[EXERCISE OBJECTIVE]:
Copy out the parenting advice text below in full, word for word.

Be "Grandma Dina": The teenage soul is the same now as it was in the past, maybe even more emotionally fragile and in need of protective layers. Think with the logic of the past: Is it right for young children to lead secret lives without any supervision? Is it right to allow them to dwell in dangerous spaces filled with inappropriate content without any restrictions? It's okay to be old-fashioned, like my mom (Dina). It's better to be cautious and protective than permissive and endangered. There are no shortcuts in raising children.
Guidance and Supervision: Before handing them the keys to an unprotected world, create a signed usage agreement and ensure they adhere to it.
An Open Door and a Safe Haven: Be the person they turn to in moments of pain or crisis, even in moments of shame after a mistake. Build a stable parent-child relationship that they can lean on, not a rigid one that pushes them away. How? Through personal conversation, non-judgmental communication, clear expectations, boundaries, care, and knowing their interests and relationships.

[RAW DATA]:
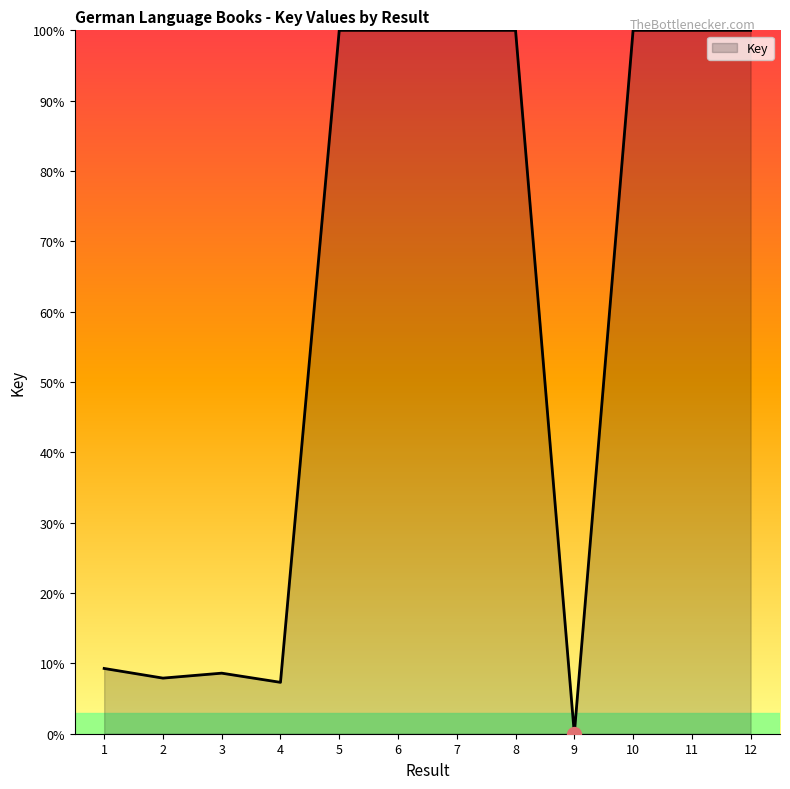

Reading left to right, transcribe all the data shown in this chart.

9.3	7.9	8.6	7.3	100.0	100.0	100.0	100.0	0.0	100.0	100.0	100.0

[YOUR SOLUTION]:
Be "Grandma Dina": The teenage soul is the same now as it was in the past, maybe even more emotionally fragile and in need of protective layers. Think with the logic of the past: Is it right for young children to lead secret lives without any supervision? Is it right to allow them to dwell in dangerous spaces filled with inappropriate content without any restrictions? It's okay to be old-fashioned, like my mom (Dina). It's better to be cautious and protective than permissive and endangered. There are no shortcuts in raising children.
Guidance and Supervision: Before handing them the keys to an unprotected world, create a signed usage agreement and ensure they adhere to it.
An Open Door and a Safe Haven: Be the person they turn to in moments of pain or crisis, even in moments of shame after a mistake. Build a stable parent-child relationship that they can lean on, not a rigid one that pushes them away. How? Through personal conversation, non-judgmental communication, clear expectations, boundaries, care, and knowing their interests and relationships.